Entertainment

Deathbed comedy generous with last laughs

In his new play, “The Lyons,” Nicky Silver pulls off a neat trick: He’s written a comedy fueled almost exclusively by letdowns. An old married couple endures despite decades of encrusted resentments. Their children snitch on each other. Even a sofa’s color is described as “some washed-out shade of dashed hopes.”

It helps considerably that Silver (“Pterodactyls,” “Raised in Captivity”) has written his best dialogue in ages, and that it’s the expert Linda Lavin who’s ragging about her old couch.

Playing Rita, the matriarch of the Lyons family, she’s like a virtuoso marksman, hitting her target every single time. But there are fracture lines under Rita’s assured exterior, and a hunger for a better life — Lavin suggests it all with great finesse.

Rita has some time on her hands, waiting in a hospital room for her husband, Ben (Dick Latessa), to die of cancer. Stuck in bed, the grumpy old man growls, hurls curses and insults, while Rita flips through magazines, wondering out loud how she’s going to redecorate her much-loathed home after he’s gone.

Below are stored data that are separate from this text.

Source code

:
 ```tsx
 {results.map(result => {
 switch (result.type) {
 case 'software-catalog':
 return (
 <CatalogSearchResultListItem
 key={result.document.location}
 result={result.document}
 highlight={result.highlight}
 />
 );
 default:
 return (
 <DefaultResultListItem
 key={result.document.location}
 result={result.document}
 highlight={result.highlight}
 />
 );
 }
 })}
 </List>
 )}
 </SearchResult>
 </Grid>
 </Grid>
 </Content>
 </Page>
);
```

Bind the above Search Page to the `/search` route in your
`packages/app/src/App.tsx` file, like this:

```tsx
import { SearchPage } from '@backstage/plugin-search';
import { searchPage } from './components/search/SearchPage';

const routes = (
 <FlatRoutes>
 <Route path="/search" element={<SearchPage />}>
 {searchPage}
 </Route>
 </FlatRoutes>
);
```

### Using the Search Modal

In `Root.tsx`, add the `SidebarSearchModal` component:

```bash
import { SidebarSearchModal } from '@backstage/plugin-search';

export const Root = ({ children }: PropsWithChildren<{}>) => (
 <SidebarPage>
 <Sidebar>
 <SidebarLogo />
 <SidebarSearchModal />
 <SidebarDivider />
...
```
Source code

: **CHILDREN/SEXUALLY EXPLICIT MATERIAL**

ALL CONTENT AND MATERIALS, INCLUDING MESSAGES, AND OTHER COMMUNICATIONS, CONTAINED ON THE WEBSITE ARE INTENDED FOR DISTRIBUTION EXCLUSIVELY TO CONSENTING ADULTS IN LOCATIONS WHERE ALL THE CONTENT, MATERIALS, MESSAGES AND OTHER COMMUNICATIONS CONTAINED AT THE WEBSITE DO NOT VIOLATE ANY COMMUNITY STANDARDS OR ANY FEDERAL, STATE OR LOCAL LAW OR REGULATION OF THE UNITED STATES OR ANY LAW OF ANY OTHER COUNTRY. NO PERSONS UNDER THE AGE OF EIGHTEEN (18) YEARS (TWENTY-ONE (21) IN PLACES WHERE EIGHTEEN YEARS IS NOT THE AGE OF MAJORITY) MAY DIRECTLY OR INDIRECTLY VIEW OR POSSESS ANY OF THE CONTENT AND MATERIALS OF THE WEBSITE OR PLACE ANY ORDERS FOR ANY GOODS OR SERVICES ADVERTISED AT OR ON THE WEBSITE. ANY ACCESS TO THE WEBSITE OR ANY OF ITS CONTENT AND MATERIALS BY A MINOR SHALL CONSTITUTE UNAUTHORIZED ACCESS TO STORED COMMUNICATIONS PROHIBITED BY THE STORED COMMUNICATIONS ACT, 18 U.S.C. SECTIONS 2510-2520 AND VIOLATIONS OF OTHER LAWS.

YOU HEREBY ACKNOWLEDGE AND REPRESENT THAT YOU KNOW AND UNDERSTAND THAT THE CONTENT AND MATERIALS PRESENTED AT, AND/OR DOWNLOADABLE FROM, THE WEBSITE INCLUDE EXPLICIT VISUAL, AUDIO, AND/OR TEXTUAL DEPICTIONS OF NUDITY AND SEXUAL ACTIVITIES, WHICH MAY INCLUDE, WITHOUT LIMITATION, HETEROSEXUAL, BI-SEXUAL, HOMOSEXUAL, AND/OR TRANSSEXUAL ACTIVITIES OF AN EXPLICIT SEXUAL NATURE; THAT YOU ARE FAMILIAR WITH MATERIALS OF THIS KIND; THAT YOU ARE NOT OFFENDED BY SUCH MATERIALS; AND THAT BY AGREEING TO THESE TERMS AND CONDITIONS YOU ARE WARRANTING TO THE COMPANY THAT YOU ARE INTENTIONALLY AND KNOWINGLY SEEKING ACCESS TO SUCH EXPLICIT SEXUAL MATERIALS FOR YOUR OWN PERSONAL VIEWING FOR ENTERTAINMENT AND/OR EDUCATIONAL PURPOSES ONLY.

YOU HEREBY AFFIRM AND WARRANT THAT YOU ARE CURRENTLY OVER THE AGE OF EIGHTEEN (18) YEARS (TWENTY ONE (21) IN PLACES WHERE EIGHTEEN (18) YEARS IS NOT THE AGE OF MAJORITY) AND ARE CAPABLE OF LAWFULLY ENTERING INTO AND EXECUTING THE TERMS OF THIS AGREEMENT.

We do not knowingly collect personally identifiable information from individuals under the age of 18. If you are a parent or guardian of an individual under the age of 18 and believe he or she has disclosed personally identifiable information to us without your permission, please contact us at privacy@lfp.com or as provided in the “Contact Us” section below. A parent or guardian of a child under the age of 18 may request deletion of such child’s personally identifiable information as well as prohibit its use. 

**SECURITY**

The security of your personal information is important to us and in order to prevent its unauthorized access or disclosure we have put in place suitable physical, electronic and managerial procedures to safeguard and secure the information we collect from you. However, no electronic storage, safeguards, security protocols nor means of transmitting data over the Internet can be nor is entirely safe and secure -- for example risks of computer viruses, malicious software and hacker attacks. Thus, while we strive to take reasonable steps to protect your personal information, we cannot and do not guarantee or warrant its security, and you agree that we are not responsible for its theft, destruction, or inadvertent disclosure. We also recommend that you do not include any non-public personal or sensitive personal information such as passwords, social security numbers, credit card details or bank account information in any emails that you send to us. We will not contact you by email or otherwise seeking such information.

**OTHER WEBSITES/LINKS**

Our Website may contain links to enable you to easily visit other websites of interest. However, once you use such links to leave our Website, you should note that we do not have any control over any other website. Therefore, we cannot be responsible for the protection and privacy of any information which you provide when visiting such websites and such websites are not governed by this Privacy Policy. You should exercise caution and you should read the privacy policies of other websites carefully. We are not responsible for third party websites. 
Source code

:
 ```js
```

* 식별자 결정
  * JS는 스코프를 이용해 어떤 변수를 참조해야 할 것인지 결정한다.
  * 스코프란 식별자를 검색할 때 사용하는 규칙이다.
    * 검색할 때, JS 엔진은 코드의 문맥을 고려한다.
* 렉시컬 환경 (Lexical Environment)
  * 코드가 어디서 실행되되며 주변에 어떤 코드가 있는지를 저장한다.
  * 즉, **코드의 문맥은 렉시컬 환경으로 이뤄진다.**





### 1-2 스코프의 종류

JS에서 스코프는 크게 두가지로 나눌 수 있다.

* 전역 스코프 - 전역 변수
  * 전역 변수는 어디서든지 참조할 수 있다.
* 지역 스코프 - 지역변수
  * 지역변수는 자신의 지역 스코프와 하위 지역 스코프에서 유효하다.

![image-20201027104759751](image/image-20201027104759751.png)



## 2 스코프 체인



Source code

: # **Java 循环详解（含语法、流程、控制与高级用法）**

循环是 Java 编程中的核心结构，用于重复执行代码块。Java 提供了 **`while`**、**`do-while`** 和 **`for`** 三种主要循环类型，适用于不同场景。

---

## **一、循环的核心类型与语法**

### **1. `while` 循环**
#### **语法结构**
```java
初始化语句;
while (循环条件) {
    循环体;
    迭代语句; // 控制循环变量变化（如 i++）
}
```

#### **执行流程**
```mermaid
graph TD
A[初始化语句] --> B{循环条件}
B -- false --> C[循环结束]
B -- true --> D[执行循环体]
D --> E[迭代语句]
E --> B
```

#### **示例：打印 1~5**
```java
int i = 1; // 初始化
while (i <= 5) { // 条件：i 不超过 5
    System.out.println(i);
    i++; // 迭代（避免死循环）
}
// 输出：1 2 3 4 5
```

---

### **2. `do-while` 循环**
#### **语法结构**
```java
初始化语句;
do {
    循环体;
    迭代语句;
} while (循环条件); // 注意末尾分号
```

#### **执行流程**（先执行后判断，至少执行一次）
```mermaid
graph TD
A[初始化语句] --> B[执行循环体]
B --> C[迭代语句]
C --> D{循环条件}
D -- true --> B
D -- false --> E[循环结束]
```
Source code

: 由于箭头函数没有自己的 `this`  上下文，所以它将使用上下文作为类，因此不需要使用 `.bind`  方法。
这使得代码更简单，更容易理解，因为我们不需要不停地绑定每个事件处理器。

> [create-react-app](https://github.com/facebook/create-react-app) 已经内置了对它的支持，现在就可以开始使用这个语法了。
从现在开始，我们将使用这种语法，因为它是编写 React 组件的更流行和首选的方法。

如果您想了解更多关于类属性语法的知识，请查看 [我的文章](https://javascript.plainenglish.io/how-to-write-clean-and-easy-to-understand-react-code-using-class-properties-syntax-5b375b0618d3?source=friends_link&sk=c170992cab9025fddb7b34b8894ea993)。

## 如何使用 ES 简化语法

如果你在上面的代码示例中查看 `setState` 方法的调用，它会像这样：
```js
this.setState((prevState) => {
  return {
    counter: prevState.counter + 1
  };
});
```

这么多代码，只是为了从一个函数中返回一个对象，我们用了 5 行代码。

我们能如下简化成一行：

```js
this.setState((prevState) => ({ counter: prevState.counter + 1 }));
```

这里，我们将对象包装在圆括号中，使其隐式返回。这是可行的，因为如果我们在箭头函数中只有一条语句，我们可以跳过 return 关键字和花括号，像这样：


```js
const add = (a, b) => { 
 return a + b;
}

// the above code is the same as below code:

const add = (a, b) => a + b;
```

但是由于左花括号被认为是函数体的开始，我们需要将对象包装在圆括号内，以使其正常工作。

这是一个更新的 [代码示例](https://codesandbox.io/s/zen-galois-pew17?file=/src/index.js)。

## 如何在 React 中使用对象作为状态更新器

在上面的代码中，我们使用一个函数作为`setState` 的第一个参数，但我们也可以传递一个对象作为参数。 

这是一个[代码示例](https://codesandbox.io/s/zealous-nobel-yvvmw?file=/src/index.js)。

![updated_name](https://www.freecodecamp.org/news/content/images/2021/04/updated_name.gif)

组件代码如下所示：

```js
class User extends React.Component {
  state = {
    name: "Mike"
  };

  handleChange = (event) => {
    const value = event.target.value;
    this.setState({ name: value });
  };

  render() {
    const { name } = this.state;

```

Until now, the finality of Ben’s illness has been kept a secret from the couple’s 30-something children. Lisa (Kate Jennings Grant) is a divorced mom in AA; Curtis (Michael Esper) is a brittle writer. The latter’s homosexuality is a pointy thorn in Ben’s side.

“My life is one long parade of disappointment,” he tells his son. “And you’re the grand-f – – king marshal.”

What could have been a grim show peopled with bitter sad sacks turns out to be very funny — and surprisingly affecting. Silver fires an arsenal of quips, but he also steers the plot in an unexpectedly hopeful direction. Director Mark Brokaw and the crackerjack cast smoothly hug every twist and turn of the winding emotional road.

In the second act, the focus is on Curtis, whose neuroses are exposed in full during an apartment visit with a hunky real-estate agent (Gregory Wooddell). Let’s just say that the young Lyons learns that karma has a way of biting you in the butt. Another trip to the hospital brings more revelations, this time having to do with Rita.

“The Lyons” pokes fun at childish adults and the floundering parents who helped make them that way, but it’s also kind to the sadness brought on by missed opportunities. And it ends on a compassionate note, telling us, with sharp verve and genuine affection, that it’s never too late to live.